Summarize the text on small-business debit card use in two sentences.

Provided text:
┌────────

Small businesses, which have lagged consumers in debit card use, are starting to warm to the payment method.
This is welcome news for banks, which benefit because of the increased transaction volume, because businesses tend to spend more per transaction than consumers, and because business cards have higher interchange rates.
In a survey report released last week, Synergistics Research Corp. said 35% of small-businesses owners told it in August and September that they were using debit cards, compared with 20% in its 2004 survey. The Atlanta company surveyed 600 businesses with sales of $50,000 to $5 million.
William H. McCracken, Synergistics' chief executive, said "skeptics" in the card industry have always argued "that what happened on the consumer side was a consumer phenomenon and you can't expect that to occur on the small-business side. This study indicates something quite different from that — finally."
He said there were several factors behind the increase, including a better job by banks of promoting debit to small-business customers and growing vendor and supplier acceptance of payment cards.
Past surveys had indicated low use of debit and low interest in the payment format among businesses that do not use debit, Mr. McCracken said, but this is also changing.
In 2004, about 10% of nonusers expressed interest in obtaining a small-business debit card. That jumped to 27% in 2006. Small business owners "are now saying, 'Yes, I'm a prospect for this card,' " Mr. McCracken said. "That's a very strong number."
Raghav Lal, the senior vice president of small-business products for Visa U.S.A., said by e-mail that this market is a huge opportunity for banks hoping to convert corporate customers from paper to electronic payments.
He estimated that small businesses spent $4.9 trillion last year, excluding payroll, but that less than 5% of those purchases were made with cards.
Businesses and consumers have long taken advantage of float when paying with checks, Mr. Lal said. But paper checks are being processed faster now, often because they are converted to electronic images, which is "motivating small-business owners to use their debit cards more often, gaining all of debit's advantages over paper payments in the process," he said.

└────────

Entries shown:
┌────────

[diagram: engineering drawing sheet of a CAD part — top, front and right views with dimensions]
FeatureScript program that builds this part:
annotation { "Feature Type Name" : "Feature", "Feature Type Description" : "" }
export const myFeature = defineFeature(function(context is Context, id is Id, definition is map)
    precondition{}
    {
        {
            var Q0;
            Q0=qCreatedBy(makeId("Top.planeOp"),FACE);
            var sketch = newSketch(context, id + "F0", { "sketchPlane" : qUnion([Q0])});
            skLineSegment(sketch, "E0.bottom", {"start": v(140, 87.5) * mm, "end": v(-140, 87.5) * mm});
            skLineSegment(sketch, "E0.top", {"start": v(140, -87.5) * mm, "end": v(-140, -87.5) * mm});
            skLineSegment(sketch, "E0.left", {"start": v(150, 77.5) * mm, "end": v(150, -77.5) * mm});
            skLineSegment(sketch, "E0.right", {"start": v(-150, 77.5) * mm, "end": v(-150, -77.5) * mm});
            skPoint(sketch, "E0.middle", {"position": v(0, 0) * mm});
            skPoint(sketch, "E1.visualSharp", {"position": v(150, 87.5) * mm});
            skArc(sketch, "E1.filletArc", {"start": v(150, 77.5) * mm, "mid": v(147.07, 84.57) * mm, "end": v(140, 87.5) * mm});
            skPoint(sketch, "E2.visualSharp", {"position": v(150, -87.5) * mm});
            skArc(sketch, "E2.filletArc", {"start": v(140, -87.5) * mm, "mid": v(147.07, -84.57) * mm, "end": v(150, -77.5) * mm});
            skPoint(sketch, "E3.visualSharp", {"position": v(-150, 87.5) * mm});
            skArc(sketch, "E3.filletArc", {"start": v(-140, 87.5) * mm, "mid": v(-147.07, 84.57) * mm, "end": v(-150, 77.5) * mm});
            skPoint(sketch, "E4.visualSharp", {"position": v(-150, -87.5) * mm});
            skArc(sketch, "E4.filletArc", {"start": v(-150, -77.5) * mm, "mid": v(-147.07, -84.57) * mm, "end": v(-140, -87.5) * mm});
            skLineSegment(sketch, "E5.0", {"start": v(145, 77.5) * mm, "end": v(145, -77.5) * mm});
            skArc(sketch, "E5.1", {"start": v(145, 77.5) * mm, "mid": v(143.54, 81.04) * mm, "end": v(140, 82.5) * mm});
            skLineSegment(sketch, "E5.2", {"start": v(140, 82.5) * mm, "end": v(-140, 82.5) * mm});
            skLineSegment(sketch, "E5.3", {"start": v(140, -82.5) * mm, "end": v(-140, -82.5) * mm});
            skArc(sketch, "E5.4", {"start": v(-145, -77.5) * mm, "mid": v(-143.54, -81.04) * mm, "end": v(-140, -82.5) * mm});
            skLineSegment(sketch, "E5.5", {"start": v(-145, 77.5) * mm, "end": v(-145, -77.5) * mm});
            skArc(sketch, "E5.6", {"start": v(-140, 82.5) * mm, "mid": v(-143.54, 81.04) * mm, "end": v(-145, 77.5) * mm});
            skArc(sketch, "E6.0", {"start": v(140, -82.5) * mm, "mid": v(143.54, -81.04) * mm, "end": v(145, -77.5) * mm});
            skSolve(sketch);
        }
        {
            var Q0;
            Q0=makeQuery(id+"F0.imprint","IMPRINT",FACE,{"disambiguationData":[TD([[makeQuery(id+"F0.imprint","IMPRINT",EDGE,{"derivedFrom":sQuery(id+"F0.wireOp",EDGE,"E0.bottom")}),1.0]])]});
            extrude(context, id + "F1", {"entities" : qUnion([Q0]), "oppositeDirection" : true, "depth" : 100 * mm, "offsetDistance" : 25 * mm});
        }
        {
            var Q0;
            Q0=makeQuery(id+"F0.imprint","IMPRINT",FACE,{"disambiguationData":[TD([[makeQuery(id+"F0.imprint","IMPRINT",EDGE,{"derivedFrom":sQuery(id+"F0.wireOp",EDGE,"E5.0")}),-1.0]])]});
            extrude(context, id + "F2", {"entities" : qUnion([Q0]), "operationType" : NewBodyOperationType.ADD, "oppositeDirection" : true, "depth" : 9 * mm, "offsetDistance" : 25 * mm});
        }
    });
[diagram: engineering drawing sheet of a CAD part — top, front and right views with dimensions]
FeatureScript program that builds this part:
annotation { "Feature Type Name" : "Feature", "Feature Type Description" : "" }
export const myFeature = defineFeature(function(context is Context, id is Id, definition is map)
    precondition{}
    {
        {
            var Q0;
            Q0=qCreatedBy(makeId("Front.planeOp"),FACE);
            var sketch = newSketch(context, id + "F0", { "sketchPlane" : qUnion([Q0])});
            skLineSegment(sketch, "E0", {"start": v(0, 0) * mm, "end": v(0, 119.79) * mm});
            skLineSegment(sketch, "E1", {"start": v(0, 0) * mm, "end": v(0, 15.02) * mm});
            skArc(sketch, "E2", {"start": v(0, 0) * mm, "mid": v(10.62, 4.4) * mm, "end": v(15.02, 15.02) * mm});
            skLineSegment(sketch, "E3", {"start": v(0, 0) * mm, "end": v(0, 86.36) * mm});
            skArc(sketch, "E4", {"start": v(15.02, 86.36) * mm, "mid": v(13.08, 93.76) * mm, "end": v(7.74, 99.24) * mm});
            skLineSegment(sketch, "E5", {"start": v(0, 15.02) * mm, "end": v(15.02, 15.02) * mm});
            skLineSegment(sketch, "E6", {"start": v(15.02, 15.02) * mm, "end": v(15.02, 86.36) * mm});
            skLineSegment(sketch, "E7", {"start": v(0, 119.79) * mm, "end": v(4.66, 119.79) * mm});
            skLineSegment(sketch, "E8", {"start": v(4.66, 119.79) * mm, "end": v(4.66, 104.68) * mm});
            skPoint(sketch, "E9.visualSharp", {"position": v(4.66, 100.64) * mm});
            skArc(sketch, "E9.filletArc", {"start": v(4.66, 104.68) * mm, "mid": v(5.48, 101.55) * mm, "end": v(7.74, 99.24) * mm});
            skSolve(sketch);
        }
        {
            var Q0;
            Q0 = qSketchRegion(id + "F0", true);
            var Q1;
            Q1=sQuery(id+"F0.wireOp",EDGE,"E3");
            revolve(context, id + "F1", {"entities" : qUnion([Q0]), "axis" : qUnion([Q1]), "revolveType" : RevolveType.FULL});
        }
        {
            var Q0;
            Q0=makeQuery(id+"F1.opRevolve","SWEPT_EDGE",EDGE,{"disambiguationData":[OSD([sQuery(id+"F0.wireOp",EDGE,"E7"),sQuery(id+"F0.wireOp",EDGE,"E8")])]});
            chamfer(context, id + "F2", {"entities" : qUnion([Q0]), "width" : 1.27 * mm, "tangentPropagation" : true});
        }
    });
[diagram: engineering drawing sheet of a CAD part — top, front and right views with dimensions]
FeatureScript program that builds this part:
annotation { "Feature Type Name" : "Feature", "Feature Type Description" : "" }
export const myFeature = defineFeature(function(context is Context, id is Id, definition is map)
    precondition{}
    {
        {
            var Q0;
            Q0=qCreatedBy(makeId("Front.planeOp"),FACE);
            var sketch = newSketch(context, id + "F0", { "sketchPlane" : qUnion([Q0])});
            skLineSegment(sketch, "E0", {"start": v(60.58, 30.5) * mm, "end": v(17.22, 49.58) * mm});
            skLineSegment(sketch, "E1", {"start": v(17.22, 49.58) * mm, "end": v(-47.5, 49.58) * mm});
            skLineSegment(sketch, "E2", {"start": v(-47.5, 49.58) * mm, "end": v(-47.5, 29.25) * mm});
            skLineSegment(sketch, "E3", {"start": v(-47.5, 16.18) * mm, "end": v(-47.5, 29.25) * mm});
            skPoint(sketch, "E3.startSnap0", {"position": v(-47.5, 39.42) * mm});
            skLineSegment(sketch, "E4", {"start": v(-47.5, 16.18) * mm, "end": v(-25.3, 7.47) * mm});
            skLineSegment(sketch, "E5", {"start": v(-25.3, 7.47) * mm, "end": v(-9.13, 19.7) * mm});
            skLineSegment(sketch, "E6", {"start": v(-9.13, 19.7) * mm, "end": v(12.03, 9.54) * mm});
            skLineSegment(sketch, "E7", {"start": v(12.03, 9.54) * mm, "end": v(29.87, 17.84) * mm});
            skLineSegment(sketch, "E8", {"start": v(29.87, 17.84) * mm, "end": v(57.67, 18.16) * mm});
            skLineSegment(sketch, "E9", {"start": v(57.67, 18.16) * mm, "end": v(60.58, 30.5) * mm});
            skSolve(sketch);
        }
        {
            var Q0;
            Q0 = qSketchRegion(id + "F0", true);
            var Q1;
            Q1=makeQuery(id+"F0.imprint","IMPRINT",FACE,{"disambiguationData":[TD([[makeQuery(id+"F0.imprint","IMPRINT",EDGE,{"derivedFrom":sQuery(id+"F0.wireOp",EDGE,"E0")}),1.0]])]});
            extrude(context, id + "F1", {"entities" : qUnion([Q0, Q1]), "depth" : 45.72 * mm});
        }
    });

└────────

Exercise result: Small businesses, which have lagged consumers in debit card use, are starting to adopt it: a Synergistics Research Corp. survey found 35% of small-business owners using debit cards, up from 20% in 2004, a shift that benefits banks through more transactions, higher spending per transaction and higher interchange rates. Better promotion by banks, wider vendor and supplier acceptance and faster check processing are pushing the change, and interest among nonusers rose from about 10% in 2004 to 27% in 2006.